Langsung ke konten utama

Jangan Biarkan Monumen BLA "Tenggelam"

HARI ini, 46 tahun lalu, Bandung merah membara. Rumah-rumah, gedung, dan berbagai sarana fisik penting lainnya terbakar. Bandung pun berubah menjadi lautan api. 

Sementara itu, ada cerita menarik dari Monumen Bandung Lautan Api (BLA) yang terletak di kawasan Tegallega. Kemarin siang itu ada dua orang pelajar sebuah SMTA di Bandung, yang berada tak jauh dari Monumen BLA. Mereka terlihat sedang asyik membaca komik cerita silat bergambar.

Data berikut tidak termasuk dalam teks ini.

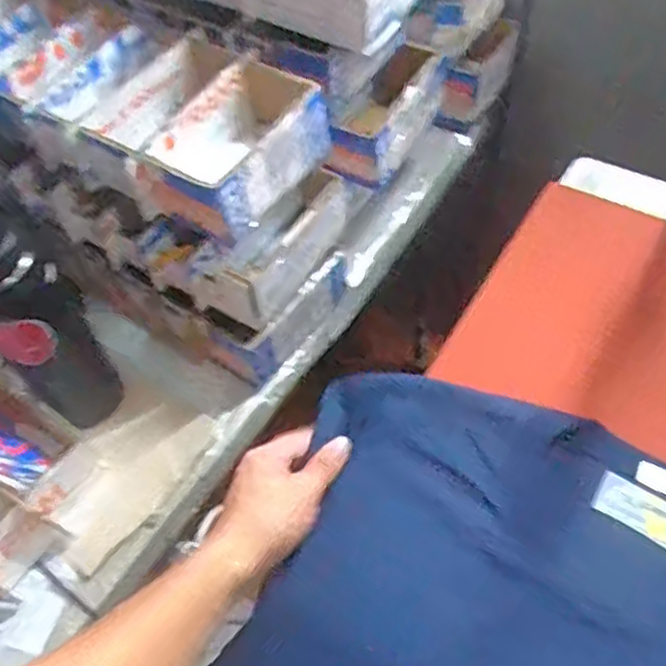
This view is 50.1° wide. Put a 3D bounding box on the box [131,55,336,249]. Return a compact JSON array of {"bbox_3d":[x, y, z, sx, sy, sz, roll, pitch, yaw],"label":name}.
[{"bbox_3d":[-0.086,-0.164,0.649,0.106,0.077,0.160,26,61,16],"label":"box"}]

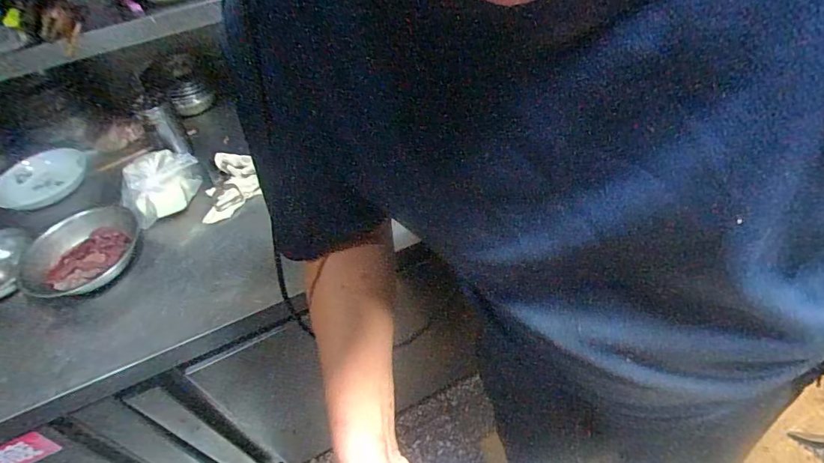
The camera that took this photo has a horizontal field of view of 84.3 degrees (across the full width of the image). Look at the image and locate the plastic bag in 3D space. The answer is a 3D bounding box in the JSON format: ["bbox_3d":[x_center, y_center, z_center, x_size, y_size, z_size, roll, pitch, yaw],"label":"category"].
[{"bbox_3d":[-0.498,-0.098,0.908,0.150,0.066,0.164,-32,51,-21],"label":"plastic bag"}]

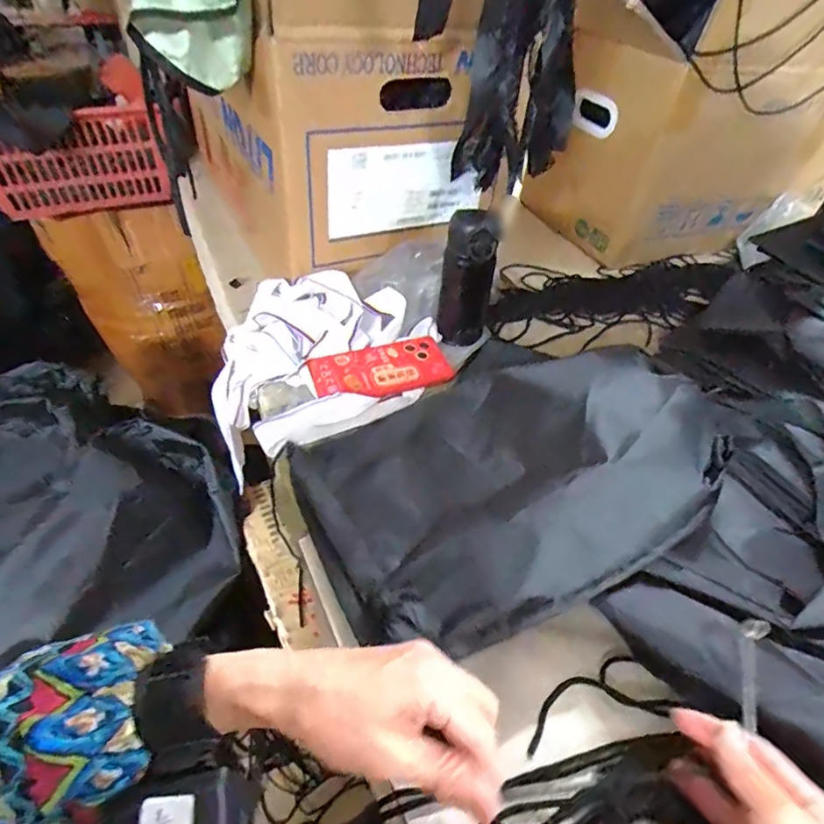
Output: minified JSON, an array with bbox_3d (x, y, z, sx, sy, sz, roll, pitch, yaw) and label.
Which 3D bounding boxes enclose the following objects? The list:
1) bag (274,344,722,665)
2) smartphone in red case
[{"bbox_3d":[0.091,0.030,0.475,0.382,0.085,0.282,-24,52,-26],"label":"bag"},{"bbox_3d":[-0.035,-0.050,0.626,0.163,0.014,0.082,-16,49,-20],"label":"smartphone in red case"}]

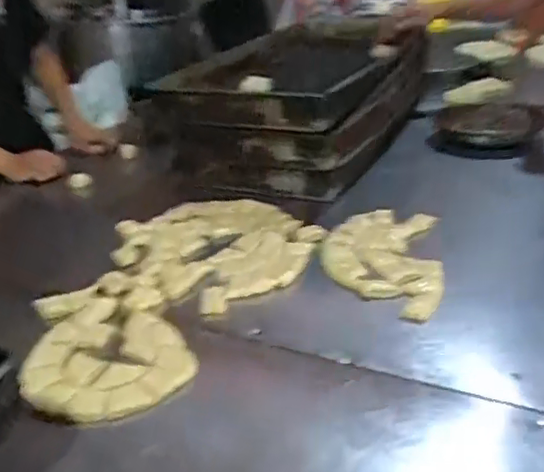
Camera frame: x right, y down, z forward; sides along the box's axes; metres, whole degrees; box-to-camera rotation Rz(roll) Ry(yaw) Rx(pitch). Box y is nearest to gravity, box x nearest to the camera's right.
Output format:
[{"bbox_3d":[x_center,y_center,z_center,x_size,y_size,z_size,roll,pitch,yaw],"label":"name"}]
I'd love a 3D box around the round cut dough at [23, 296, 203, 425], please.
[{"bbox_3d":[-0.200,0.149,0.735,0.206,0.027,0.190,-2,28,1],"label":"round cut dough"}]

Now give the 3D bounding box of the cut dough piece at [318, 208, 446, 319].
[{"bbox_3d":[0.163,0.034,0.901,0.169,0.017,0.274,1,28,7],"label":"cut dough piece"}]

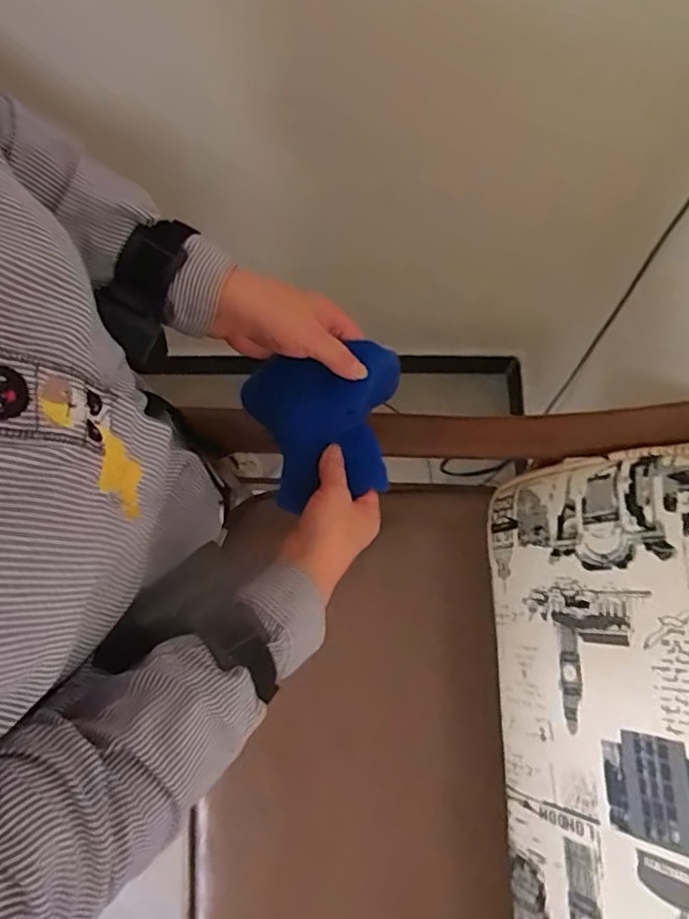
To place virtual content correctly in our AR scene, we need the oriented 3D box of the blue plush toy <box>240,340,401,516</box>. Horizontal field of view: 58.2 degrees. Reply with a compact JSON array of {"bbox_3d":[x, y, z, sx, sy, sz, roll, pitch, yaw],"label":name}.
[{"bbox_3d":[-0.022,-0.024,0.498,0.121,0.095,0.104,-3,77,-1],"label":"blue plush toy"}]

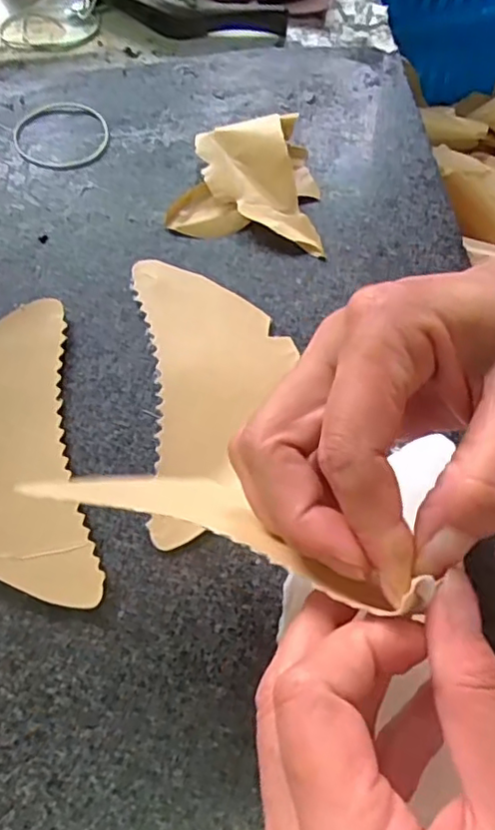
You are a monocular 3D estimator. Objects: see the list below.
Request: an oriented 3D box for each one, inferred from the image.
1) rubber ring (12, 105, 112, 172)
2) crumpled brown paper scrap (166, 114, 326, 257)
[{"bbox_3d":[-0.111,-0.168,0.377,0.055,0.004,0.052,1,70,-1],"label":"rubber ring"},{"bbox_3d":[0.003,-0.134,0.358,0.081,0.015,0.078,8,70,2],"label":"crumpled brown paper scrap"}]

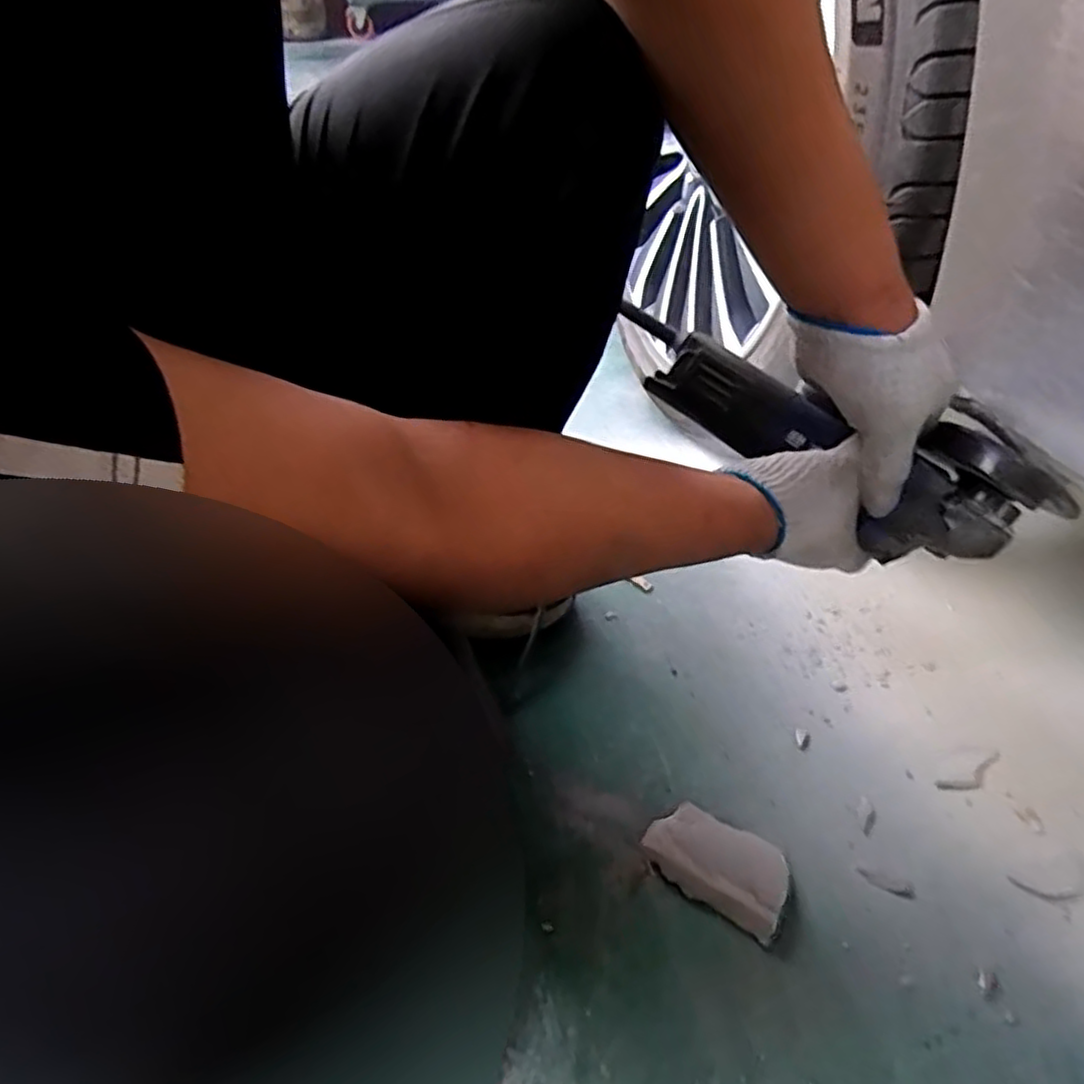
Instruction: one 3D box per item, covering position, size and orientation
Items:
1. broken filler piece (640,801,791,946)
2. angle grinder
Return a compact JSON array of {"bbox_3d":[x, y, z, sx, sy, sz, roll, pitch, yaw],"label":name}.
[{"bbox_3d":[0.127,0.232,0.509,0.100,0.012,0.063,23,48,24],"label":"broken filler piece"},{"bbox_3d":[0.190,-0.077,0.504,0.315,0.086,0.076,29,50,18],"label":"angle grinder"}]

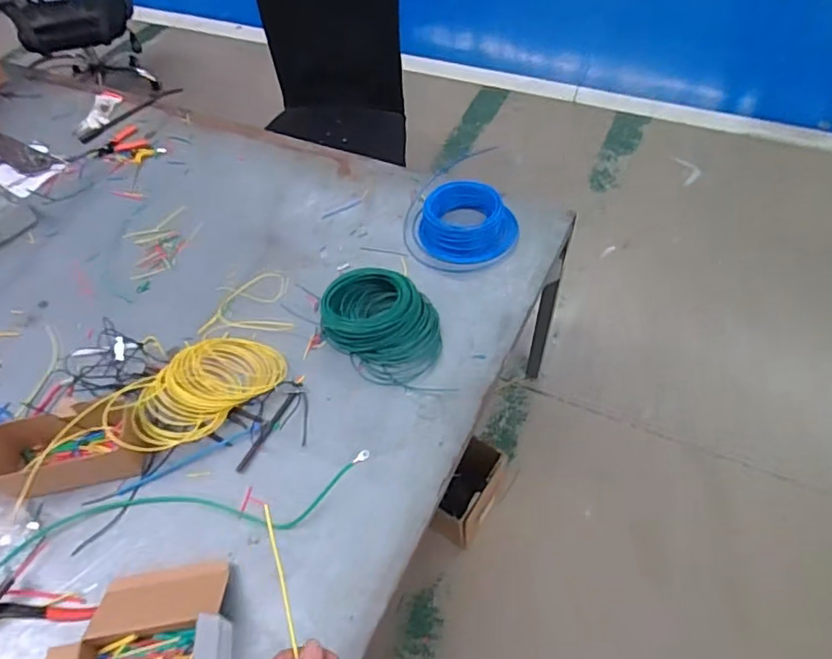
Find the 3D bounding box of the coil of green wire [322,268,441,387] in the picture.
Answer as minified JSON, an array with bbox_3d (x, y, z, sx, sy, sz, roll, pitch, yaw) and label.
[{"bbox_3d":[-0.070,-0.020,1.111,0.187,0.075,0.266,-36,60,-21],"label":"coil of green wire"}]

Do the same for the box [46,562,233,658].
[{"bbox_3d":[-0.378,0.422,0.801,0.236,0.078,0.167,-7,54,-1],"label":"box"}]

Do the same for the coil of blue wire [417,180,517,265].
[{"bbox_3d":[0.117,-0.241,1.264,0.211,0.076,0.175,4,54,6],"label":"coil of blue wire"}]

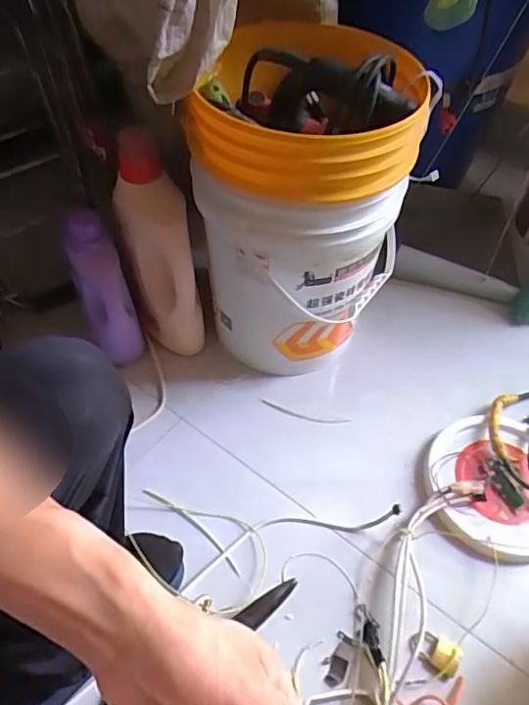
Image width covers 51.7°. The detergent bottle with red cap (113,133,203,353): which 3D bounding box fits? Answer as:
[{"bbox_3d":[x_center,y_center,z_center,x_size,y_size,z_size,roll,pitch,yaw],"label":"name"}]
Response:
[{"bbox_3d":[-0.176,-0.145,0.891,0.087,0.362,0.155,-25,58,-20],"label":"detergent bottle with red cap"}]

"Saya kurang tahu secara rinci tentang BLA, apalagi makna didirikannya monumen tersebut," tutur salah seorang di antara pelajar tersebut, seraya jari telunjuknya menuding ke arah Monumen BLA.

Kedua pelajar yang mengaku sedang ngabuburit itu, hanya mengangguk sekadar basa-basi ketika dijelaskan tentang peristiwa historis BLA yang terjadi 24 Maret 46 tahun lalu. Sungguh menyedihkan. Apakah kedua pelajar tersebut tahu, bagaimana untuk pertama kalinya peringatan BLA diselenggarakan secara khidmat oleh seluruh warga Bandung?

Sementara itu, di sekitar Monumen BLA tampak pula bedeng-bedeng dan pemukiman masyarakat, serta sejumlah truk dan bus. Bila malam tiba, maka suasana kawasan itu pun disemarakkan dengan suara radio para pedagang dan gelak tawa "perempuan malam".

Terkadang, di sekitar lokasi itu diselenggarakan pula acara hiburan hewan yang "pintar" yang mengundang gelak tawa dan kekaguman penonton. Maka, tentunya kian lengkaplah "tenggelamnya" gairah heroik tokoh-tokoh BLA yang terwakili pada sosok Monumen BLA.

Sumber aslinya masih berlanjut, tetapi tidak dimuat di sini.